Emergencies at Sea – Practicing What Can’t be Practiced
Standing on the bridge wing of a container ship years ago, a captain was telling me all about the Williamson Turn and how effective it was at putting his massive ship on a line straight back from whence it came. He practices them at every man overboard (MOB) drill on his vessel (and logs the training, thank you) and seemed very pleased with himself and his crew’s ability to find find me should I fall overboard. Laying out the details of his MOB procedures, he got to the part where a mate would release the smoke float and life ring from the bridge wing.
“Let try it,” I said. Grabbing the ring to prevent it from falling , “Pull the pin.” I’d been looking at the release mechanism – a simple pin through the bulwark at the end of the bridge wing – and wondered how easily the ring would fall. With a confidence in his stride, the third mate walked past his skipper and grabbed hold of the red handle. “I’ve got the ring, don’t worry,” – then he gave it a twist and pull.

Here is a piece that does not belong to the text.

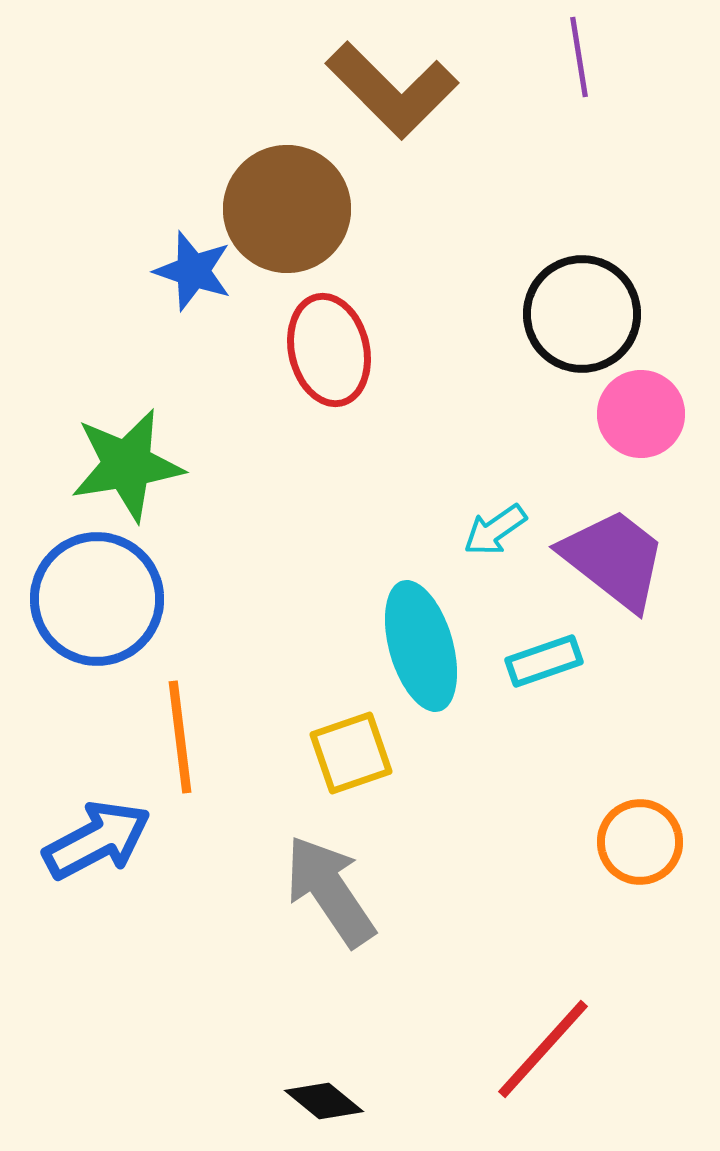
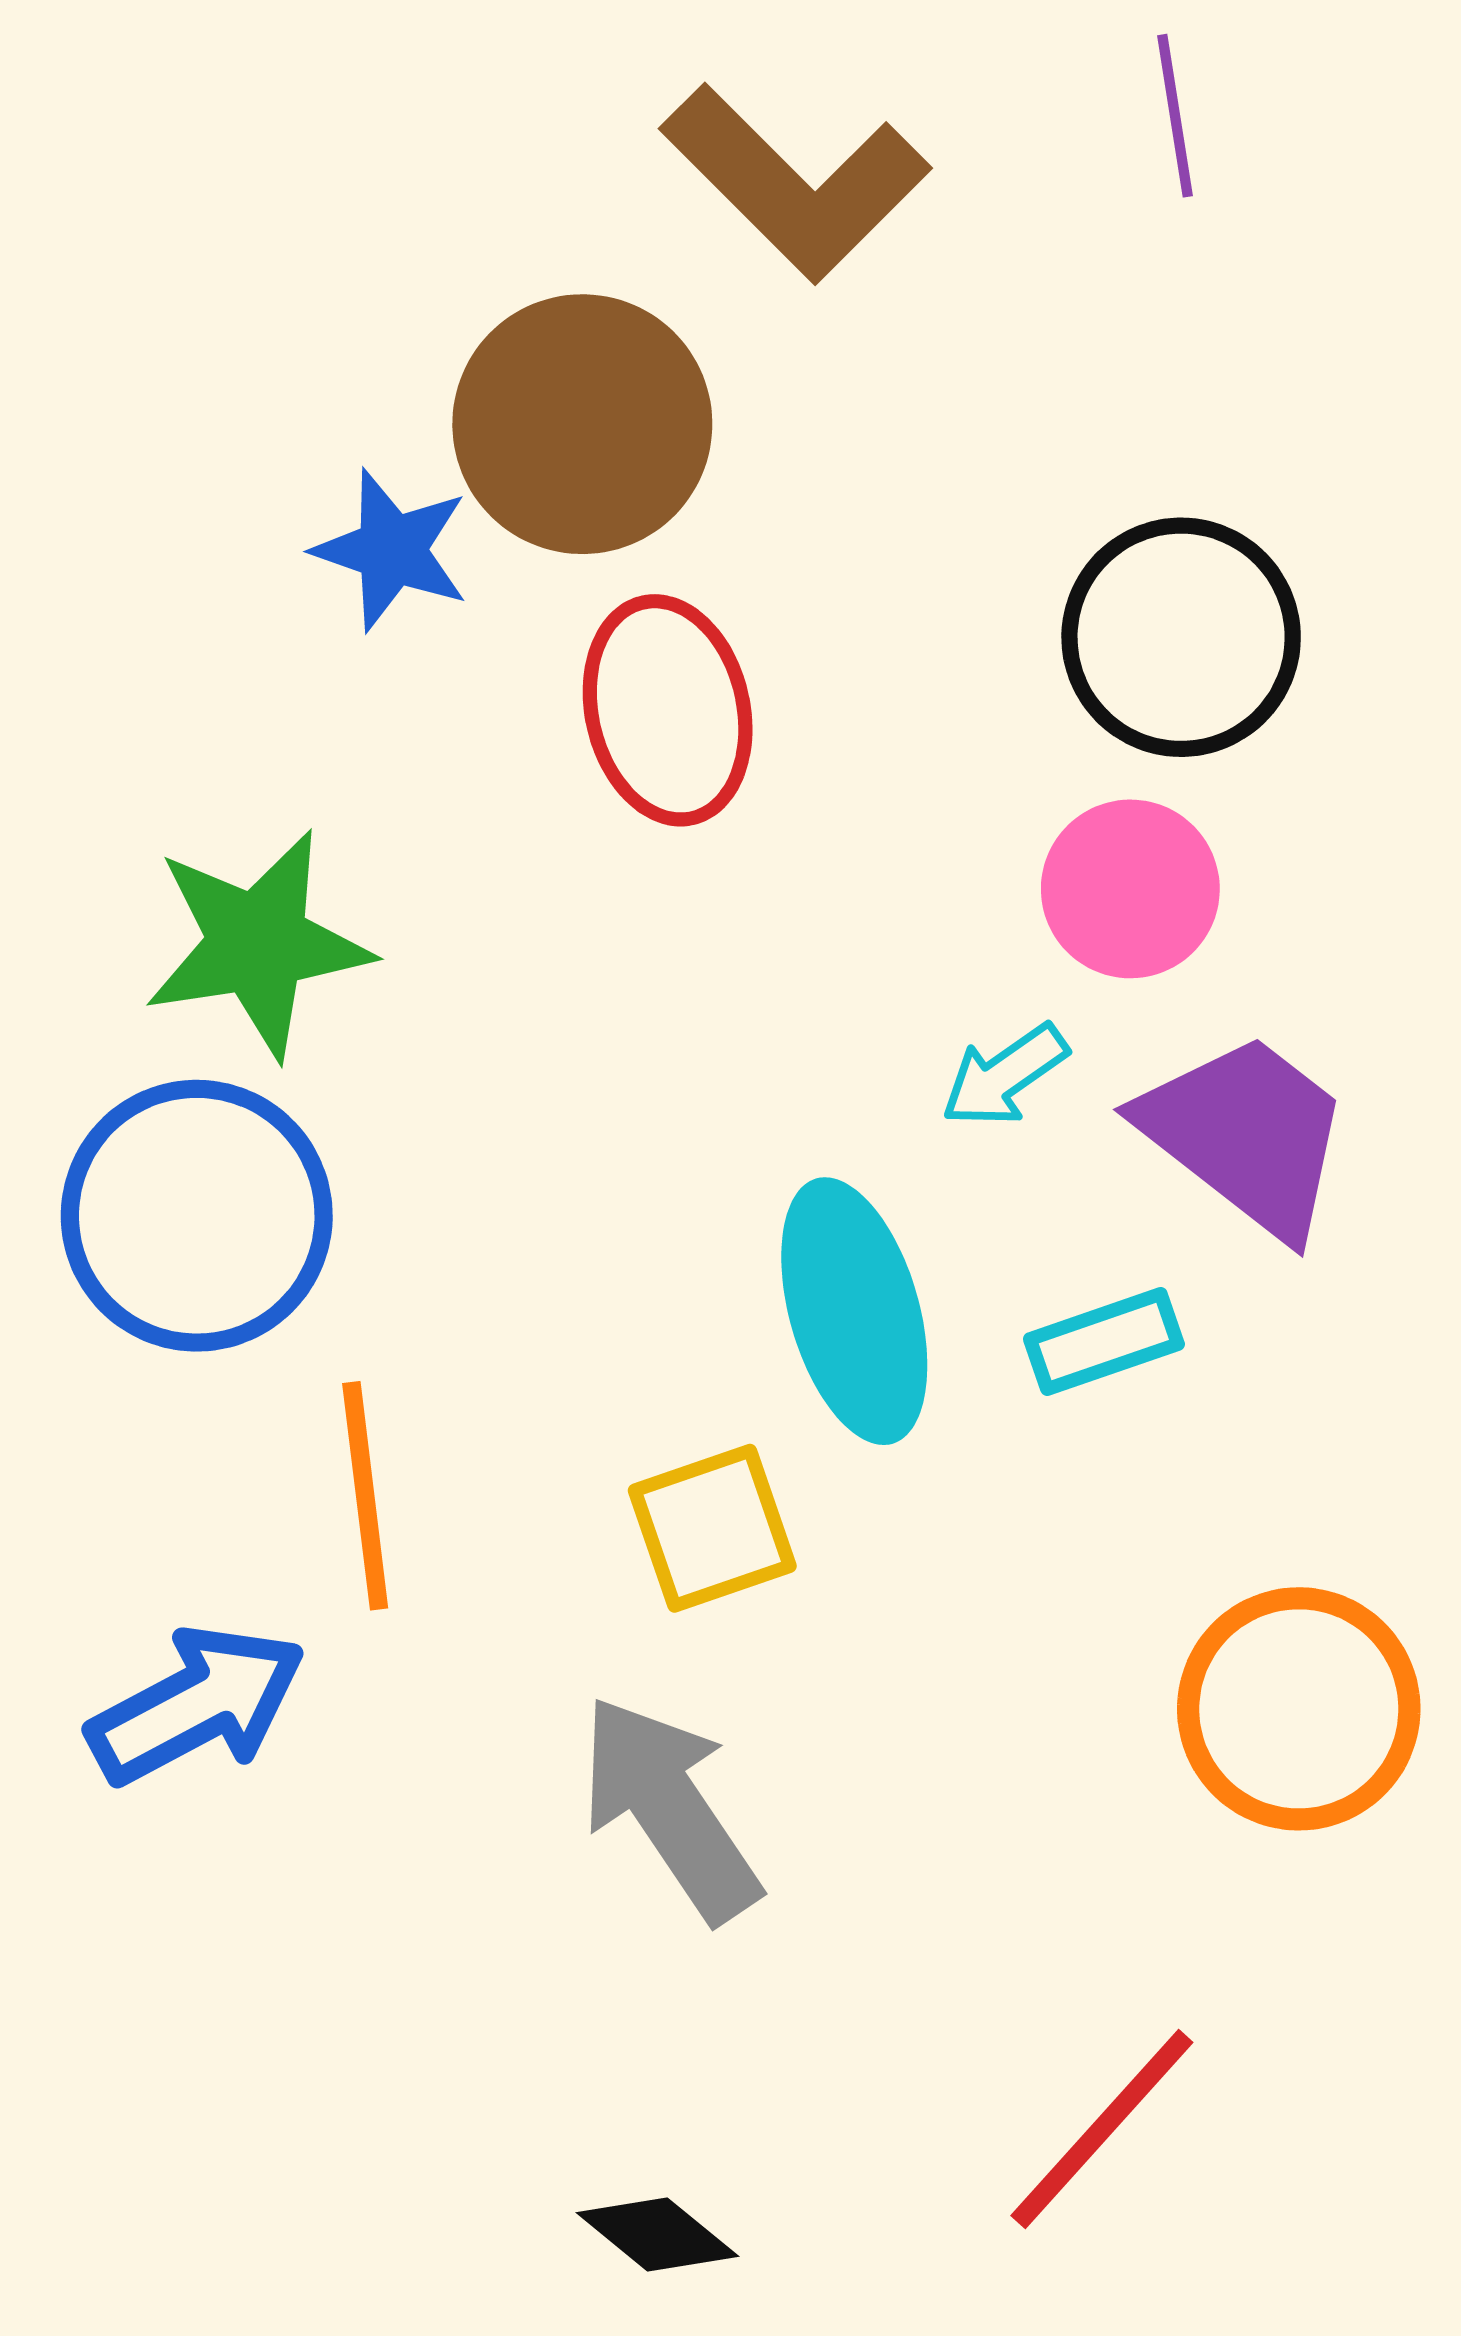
pink circle: (641, 414) -> (1130, 889), moved
orange circle: (640, 842) -> (1299, 1709), size x1.4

Nothing – nothing happened. The pin was stuck, enlarged by too many coats of paint and expanding corrosion. A full minute and thirty-eight seconds later, after desperate grunting and twisting, he got the pin out. The captain just looked at me and said, “You’re kidding me.” (though he used a different word than kidding – I was feeling his pain.)
“Now do we start that turn,” I asked? Oddly, I was the only one smiling.
Right now, many of you are thinking “lack of maintenance,” but that wasn’t the problem. I believe it was cause by a lack of practice. Until I said “Let’s try it.” the idea of pulling that pin during every MOB had never occurred to them. It was always done as a simulation. The idea of the gravity-dropped life ring deployed by a simple pin pull is so simple, that nobody thinks to practice it. They hadn’t violated any rules or established maintenance practices. The ring was just replaced a few months prior. But how often do you pull that pin? Why would you?
Of all the tools that mariners use at sea, the things they may need the most are used the least. Survival gear and rescue equipment – basically everything in the LSA Code – is stuff you really need when you need it, but rarely get the chance to use. It doesn’t necessarily have to be that way. Lowering and running of the lifeboats happens enough I suppose, sure; but when was the last time all hands fired off a flare, lit off the EPIRB, or….deployed the smoke float and life ring from the bridge wing? They aren’t always things you can do all the way, but those first steps can usually be practiced at any time – scheduled or not – making everyone a little safer and more informed about their use.
How is the spring behind your EPIRB cradle? You can remove that thing and re-cradle it anytime you want. Why would you? So you can be really good at removing it for one, and also because you get to know how the spring behind the cradle looks. Don’t just walk by the pyro locker on the way back to the bridge: open it up. pull out a parachute flare – check out it’s condition – and read the instructions. Why? Well besides the obvious, you get to see that the instruction label is still even there and legible; an important feature of the device if you ask me. And don’t even pretend that all hands can use that line throwing device.
I believe two things about handling survival equipment during an emergency –
1. It is always tougher than it may seem; and
2. It is not something you want to do for the first time (or second or third) during an actual emergency.
You don’t always have to go all the way to full use of the gear to make things better. But why not do what you can when you can? The entire crew is wearing a Type I PFD during a drill, yes? Do they turn on the light? Will all the lights work?
There is only one way to find out, and it’s free. Lots of stuff on your boat is like that. So consider doing more than just walking by the emergency stuff. Do more than simulate when you can. Open the fire extinguisher box to see how easily or not it opens. Removed the cap on the tube containing the fire plan – that is the only way to make sure it’s in there. And, for the sake of anyone who might fall overboard, hold onto the ring and pull that pin.
What other things can be done without being completely done aboard your vessel? Because, going through some of the motions is better than going through none of them at all.